---- Kutipan Teks

A.Sikap-sikap dan pengaruhnya dalam pendidikan
Kalau kita tinjau pengertian sikap ini, maka pengertian itu relatif adanya. Karena mengingat sikap itu terdapat di dalam diri manusia, maka sikap itupun tergantung pada manusia itu sendiri bagaimana caranya manusia itu menggunakannya dalam kehidupannya sehari-hari.
Adapun sikap itu muncul dalam hubungan antara manusia yang mempunyai hubungan, bahwa manusia bersama-sama dengan manusia lainnya yang memerlukannya. Jadi bukan hanya bersama-sama pada suatu tempat, itu sebabnya mengapa sikap itu tidak dapat dilepaskan dari diri/pribadi pemangku sikap itu, bahwa mulanya tidak dapat dilepaskan dari hadirnya pemangku sikap itu sendiri.
Dalam sikap seseorang itu selalu terdapat suatu ketegangan antara milik pribadi yang tunduk pada sikapnya dengan perasaan bersatu dengan pemangku kesikapannya. Perasaan bersatu itu dapat merupakan pengikat antara orang tua dan anak, antara murid dan guru dan dapat juga merupakan rasa kekeluargaan yang berdasarkan kepentingan bersama antara orang-orang yang menurut alamnya bukan satu keluarga dan banyak lagi bentuk lain.
Sikap sesorang itu susah dipengaruhi oleh orang lain bila ia telah menentukan sikapnya, bisa sikap itu berubah bila sikapnya itu dianggap salah olehnya. Tetapi tidak dengan begitu saja ia akan merubh sikapnya itu tanpa ia mentelaah lagi kesalahan dari sikapnya itu. Memang sikap adalah hak seseorang untuk menentukan sesuatu. Jadi sikap itu sangat berpengaruh dalam diri sesorang, dan sikap adalah salah satu faktor yang terdapat di dalam diri seseorang. Karena dengan sikap bahwa orang itu mempunyai yang dapat dipertanggung jawabkan.
B.Sikap-sikap guru dalam mengajar serta pengaruhnya.
1.Sikap berpakaian.
Sebenarnya hal ini tidak perlu dibicarakan akan tetapi mengingat keadaan sekarang, dimana orang sering sempat berani dan bebas serta progresif dalam hal berpakaian, maka hal ini kita bicarakan.

--------
---- Data Berikut

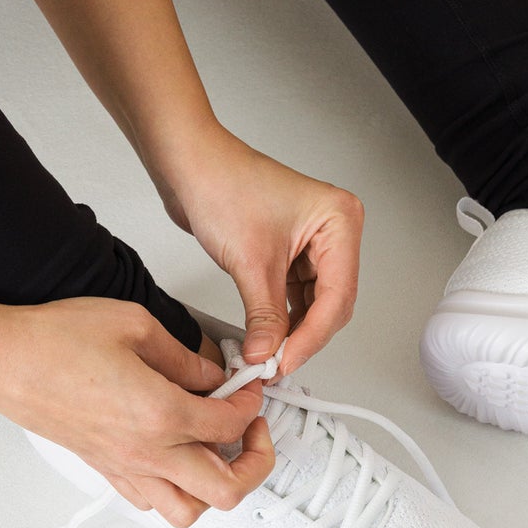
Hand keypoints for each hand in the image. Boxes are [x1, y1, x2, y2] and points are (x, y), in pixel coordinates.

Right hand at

--------

Ringkaslah paragraf dalam kutipan tentang sikap dalam pendidikan yang diawali "Dalam sikap seseorang itu" menjadi daftar poin singkat yang tetap memuat fakta utamanya.

- Dalam sikap seseorang selalu ada ketegangan antara milik pribadi yang tunduk pada sikapnya dan perasaan bersatu dengan pemangku kesikapannya.
- Perasaan bersatu itu dapat menjadi pengikat antara orang tua dan anak serta antara murid dan guru.
- Perasaan itu juga dapat berupa rasa kekeluargaan berdasarkan kepentingan bersama di antara orang-orang yang menurut alamnya bukan satu keluarga.
- Masih banyak bentuk lainnya.